◆ What to work on:
Below are some records. Return exactly their lines from the one containing "For each pixel u v, give camera depth d (metres)." through the one containing "796 56 4.00", and drop the pictures.

[Collected data]
'''

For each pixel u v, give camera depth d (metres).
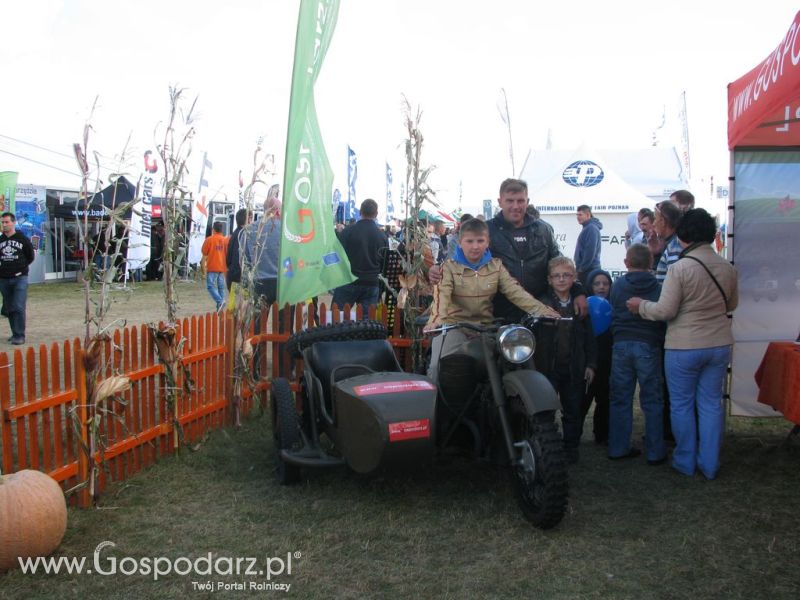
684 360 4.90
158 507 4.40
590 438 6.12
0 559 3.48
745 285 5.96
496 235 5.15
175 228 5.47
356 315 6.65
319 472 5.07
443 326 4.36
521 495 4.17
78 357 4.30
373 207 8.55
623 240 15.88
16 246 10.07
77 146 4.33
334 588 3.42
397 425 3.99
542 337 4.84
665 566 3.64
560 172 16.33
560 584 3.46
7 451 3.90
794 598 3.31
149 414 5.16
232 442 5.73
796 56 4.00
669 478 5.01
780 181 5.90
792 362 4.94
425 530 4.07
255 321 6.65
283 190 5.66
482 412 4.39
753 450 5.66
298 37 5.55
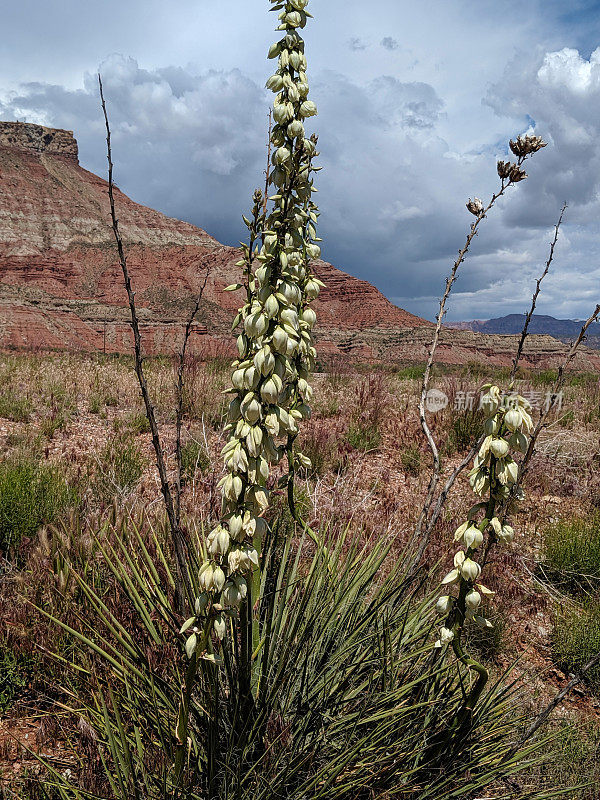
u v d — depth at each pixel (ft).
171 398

'''
'''

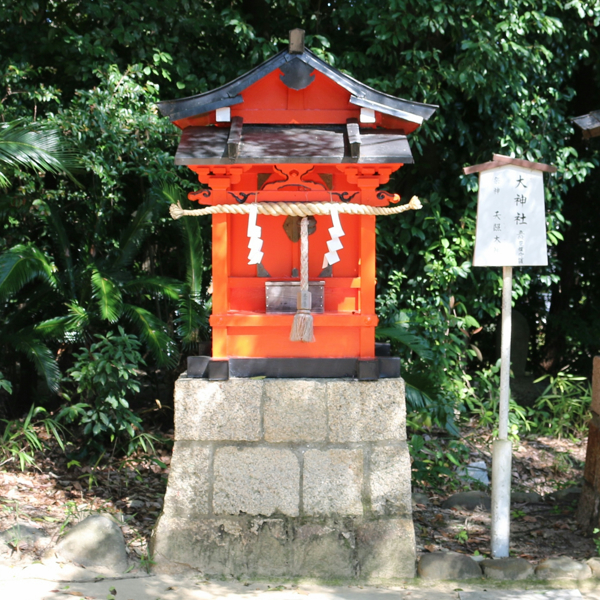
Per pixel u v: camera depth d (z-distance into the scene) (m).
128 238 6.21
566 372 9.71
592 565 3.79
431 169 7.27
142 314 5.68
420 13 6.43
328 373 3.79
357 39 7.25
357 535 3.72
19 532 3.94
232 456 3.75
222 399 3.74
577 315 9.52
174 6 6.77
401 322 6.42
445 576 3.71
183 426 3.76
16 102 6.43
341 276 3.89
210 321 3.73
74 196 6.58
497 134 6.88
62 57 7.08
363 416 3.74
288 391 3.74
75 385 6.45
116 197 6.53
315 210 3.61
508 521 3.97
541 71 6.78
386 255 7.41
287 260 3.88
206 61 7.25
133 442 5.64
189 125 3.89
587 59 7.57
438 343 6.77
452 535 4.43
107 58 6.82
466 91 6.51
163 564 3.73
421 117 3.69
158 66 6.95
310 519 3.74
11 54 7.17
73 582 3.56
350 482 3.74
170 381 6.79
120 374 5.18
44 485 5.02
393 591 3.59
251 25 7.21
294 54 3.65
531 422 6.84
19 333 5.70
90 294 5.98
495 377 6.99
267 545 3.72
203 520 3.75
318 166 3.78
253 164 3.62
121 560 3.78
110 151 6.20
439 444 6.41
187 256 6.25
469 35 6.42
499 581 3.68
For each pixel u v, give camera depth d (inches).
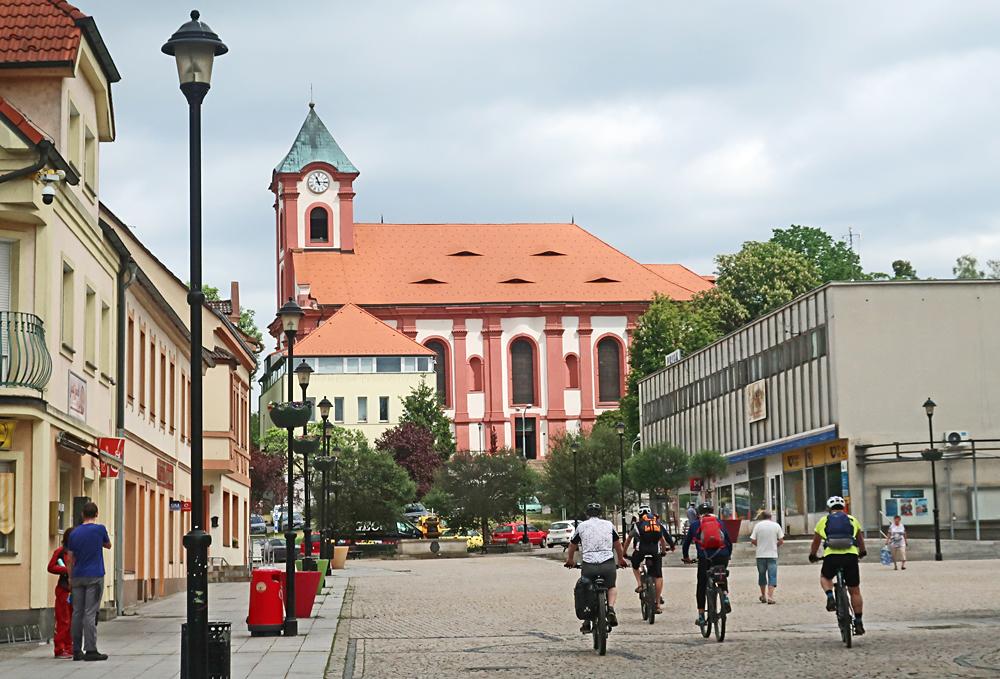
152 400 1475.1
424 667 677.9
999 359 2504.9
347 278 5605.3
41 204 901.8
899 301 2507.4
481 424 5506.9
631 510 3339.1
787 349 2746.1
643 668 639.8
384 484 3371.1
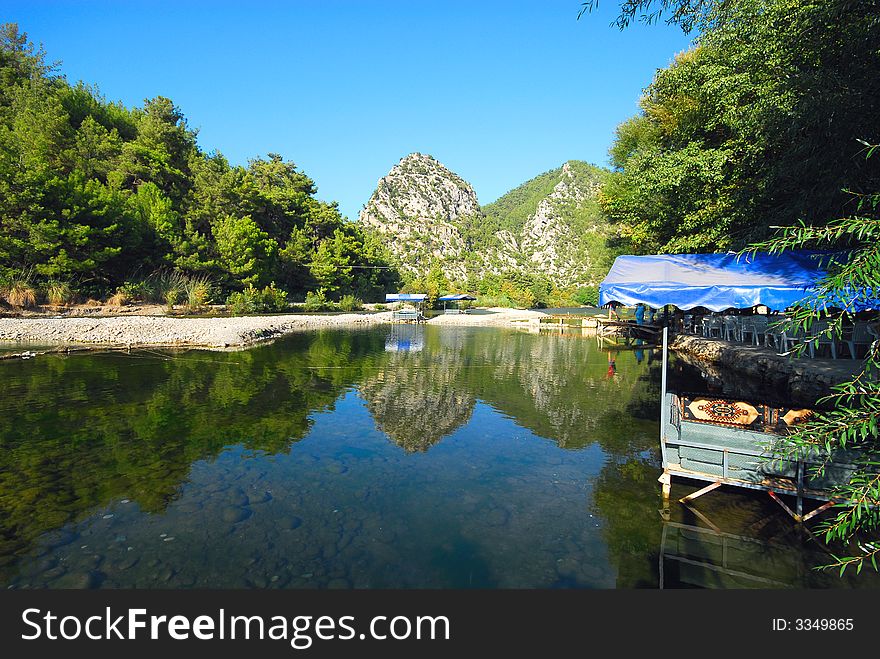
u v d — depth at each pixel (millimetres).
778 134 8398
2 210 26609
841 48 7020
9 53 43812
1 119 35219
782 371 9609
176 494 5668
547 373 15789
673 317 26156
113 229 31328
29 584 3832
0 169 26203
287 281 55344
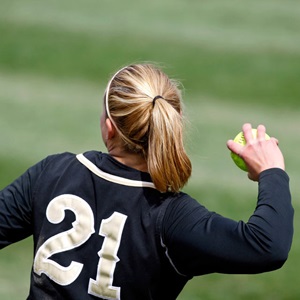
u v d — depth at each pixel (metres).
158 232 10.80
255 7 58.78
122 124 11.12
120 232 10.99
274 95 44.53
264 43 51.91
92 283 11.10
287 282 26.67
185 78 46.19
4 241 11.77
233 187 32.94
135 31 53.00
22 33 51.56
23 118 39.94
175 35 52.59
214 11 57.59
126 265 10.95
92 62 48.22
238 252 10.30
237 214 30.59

'''

◆ Answer box:
For each pixel u v, give camera depth d (metres).
684 360 4.90
158 507 4.40
590 438 6.12
0 559 3.48
745 285 5.96
496 235 5.15
175 228 5.47
356 315 6.65
319 472 5.07
443 326 4.36
521 495 4.17
78 357 4.30
373 207 8.55
623 240 15.88
16 246 10.07
77 146 4.33
334 588 3.42
397 425 3.99
542 337 4.84
665 566 3.64
560 172 16.33
560 584 3.46
7 451 3.90
794 598 3.31
149 414 5.16
232 442 5.73
796 56 4.00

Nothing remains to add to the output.